Composed mainly of grassy areas, large trees and several benches to sit back and sip on, the island has a romantic vibe, enhanced further with excellent views of the castle, the river’s bridges and the National Theater, which is just up the street.
The island is also home to the neo-renaissance Žofin Palace, a leading cultural and social events center since 1837. On its south side rests the Manes Building, an excellent example of functionalist architecture. The Manes Building houses one of the city’s most exceptional art galleries and is uniquely juxtaposed with a 15th-century water tower that stands beside it.
What’s on the program
In addition to history, wine and great views, the event offers a daily program of musical performances by traditional folk bands, wine-tasting lectures and presentations, a wine auction and a competition for the best wine. If you come with kids, check out the children’s programs at the island’s most-excellent playground.

→ EXTRACTED MATERIAL
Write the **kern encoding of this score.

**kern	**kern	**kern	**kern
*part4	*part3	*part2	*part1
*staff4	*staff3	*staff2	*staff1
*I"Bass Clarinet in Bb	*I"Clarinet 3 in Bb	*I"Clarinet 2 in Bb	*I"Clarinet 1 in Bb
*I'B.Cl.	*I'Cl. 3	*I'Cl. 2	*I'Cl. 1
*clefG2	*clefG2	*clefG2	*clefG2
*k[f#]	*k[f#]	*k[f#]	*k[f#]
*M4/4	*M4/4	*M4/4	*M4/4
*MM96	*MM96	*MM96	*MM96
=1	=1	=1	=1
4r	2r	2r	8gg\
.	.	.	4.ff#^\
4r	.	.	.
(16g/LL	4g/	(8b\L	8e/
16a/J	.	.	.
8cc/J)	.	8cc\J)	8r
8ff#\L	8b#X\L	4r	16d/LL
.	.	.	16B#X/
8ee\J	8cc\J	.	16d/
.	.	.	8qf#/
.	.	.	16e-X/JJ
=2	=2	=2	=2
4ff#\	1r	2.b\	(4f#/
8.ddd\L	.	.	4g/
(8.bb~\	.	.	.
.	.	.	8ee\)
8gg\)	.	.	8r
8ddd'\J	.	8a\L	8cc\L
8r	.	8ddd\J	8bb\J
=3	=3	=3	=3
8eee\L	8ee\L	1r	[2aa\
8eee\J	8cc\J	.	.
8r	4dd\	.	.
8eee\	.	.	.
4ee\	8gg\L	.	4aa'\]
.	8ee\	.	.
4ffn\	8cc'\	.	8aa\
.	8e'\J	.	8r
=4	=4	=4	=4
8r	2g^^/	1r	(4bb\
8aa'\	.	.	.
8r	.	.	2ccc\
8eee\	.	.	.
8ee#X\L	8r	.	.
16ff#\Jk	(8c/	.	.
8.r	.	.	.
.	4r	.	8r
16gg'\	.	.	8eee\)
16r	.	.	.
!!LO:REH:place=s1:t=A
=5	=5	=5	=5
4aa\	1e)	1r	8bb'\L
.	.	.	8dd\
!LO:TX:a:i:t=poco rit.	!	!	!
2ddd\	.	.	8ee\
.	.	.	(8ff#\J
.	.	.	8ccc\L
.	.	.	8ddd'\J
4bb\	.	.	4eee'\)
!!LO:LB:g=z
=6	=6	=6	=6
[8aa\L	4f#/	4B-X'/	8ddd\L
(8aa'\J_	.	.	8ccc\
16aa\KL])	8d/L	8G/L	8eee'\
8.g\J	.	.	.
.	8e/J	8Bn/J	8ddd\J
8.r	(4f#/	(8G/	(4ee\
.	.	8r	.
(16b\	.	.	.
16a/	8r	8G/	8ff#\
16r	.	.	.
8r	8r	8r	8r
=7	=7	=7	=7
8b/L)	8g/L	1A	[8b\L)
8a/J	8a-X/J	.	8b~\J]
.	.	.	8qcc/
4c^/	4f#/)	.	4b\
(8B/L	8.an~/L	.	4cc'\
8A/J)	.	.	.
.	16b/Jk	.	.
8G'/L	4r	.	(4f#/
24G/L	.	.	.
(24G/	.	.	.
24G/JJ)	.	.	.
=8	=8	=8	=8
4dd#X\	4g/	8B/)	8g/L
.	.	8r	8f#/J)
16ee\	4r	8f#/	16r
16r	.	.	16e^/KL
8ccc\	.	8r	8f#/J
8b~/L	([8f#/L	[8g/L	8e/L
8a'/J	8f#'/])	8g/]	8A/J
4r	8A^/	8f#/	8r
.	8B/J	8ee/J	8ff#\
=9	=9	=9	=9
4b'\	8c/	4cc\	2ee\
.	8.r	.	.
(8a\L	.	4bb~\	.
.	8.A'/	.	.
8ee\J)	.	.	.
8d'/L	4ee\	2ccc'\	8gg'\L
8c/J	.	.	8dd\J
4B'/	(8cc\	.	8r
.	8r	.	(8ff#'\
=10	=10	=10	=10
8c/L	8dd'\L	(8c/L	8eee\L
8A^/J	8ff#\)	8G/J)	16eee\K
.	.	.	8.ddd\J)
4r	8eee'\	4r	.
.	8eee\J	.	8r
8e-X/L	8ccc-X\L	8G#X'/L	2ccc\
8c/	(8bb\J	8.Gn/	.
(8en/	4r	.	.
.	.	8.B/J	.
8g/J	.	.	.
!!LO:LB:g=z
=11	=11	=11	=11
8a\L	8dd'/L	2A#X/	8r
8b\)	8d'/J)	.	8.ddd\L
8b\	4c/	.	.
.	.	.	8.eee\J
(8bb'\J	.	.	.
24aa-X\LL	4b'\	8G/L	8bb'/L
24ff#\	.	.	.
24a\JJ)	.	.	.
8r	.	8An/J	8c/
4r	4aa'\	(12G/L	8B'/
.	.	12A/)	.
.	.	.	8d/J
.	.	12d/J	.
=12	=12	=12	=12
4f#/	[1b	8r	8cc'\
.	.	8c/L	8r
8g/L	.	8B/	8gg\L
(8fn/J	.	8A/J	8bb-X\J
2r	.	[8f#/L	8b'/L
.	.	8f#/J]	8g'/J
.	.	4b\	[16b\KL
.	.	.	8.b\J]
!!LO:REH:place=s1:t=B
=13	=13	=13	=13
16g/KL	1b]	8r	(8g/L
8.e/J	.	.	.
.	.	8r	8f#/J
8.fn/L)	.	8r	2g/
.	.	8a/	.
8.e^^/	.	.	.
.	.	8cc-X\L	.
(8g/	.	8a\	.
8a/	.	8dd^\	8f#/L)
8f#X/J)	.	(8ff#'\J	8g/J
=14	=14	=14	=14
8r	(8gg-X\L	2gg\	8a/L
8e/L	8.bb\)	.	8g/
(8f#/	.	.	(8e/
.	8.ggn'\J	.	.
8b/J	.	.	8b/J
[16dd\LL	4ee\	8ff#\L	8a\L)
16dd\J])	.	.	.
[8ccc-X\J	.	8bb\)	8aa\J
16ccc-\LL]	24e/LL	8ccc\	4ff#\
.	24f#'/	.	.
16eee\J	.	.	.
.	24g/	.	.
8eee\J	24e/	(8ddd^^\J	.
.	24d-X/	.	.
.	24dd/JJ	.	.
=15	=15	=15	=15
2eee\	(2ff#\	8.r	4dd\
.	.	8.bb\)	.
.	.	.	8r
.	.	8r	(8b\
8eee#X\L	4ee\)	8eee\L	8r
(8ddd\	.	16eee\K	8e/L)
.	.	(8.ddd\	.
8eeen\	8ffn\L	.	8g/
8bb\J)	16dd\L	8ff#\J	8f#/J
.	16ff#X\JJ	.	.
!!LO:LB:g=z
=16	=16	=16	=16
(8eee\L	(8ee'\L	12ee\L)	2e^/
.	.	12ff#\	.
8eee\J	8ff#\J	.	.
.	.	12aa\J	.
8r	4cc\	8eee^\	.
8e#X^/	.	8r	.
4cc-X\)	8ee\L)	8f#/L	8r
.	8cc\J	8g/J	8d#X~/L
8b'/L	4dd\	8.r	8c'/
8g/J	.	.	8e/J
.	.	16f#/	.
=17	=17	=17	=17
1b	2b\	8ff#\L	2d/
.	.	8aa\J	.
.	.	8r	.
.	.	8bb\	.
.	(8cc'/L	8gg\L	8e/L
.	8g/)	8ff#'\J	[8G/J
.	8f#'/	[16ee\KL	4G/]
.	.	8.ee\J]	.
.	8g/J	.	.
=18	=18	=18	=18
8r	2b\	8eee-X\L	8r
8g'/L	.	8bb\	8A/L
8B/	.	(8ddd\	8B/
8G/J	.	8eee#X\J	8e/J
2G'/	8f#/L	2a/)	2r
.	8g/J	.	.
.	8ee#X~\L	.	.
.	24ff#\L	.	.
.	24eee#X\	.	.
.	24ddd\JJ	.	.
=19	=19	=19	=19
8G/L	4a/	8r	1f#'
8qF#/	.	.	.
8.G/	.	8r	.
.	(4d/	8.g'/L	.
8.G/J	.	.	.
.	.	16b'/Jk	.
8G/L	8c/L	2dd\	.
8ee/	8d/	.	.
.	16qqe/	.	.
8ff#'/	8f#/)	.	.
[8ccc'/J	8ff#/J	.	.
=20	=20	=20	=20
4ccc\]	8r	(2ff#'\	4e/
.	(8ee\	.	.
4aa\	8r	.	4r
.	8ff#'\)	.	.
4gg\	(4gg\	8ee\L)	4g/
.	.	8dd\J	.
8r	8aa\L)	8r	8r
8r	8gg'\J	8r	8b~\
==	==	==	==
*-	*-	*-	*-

→ PROBLEMS AND TASKS
a – According to the island text, since what year has Žofin Palace served as a leading cultural and social events center?
b – Write the next part of the text about the island wine event, continuing on from its final sentence.
The lines come from a different source than the text.

→ TASK RESPONSES
a – Since 1837.

b –
For a basic entrance pass—valid for all three days—the event costs just 220 CZK (about $11!), which includes a tasting glass and a Prague festival guide. In a nutshell: a taste of the Czech Republic for cheap!
Tickets can be purchased at TicketPro or at the event. For special tastings held in the small hall of Žofin palace, there is limited spacing, so buy now.
Prague Wine Festival
Žofin island (Narodni tram stop)
September 17th: 2 p.m.-10 p.m.
September 18th-19th: – 10 a.m.- 10 p.m.
Web site
About the author: Joann Plockova is a freelance writer based in Prague. Among other topics, she likes to write about architecture, design, food and culture. You can have a look at some of her work on her website and read about her adventures along the way on her blog.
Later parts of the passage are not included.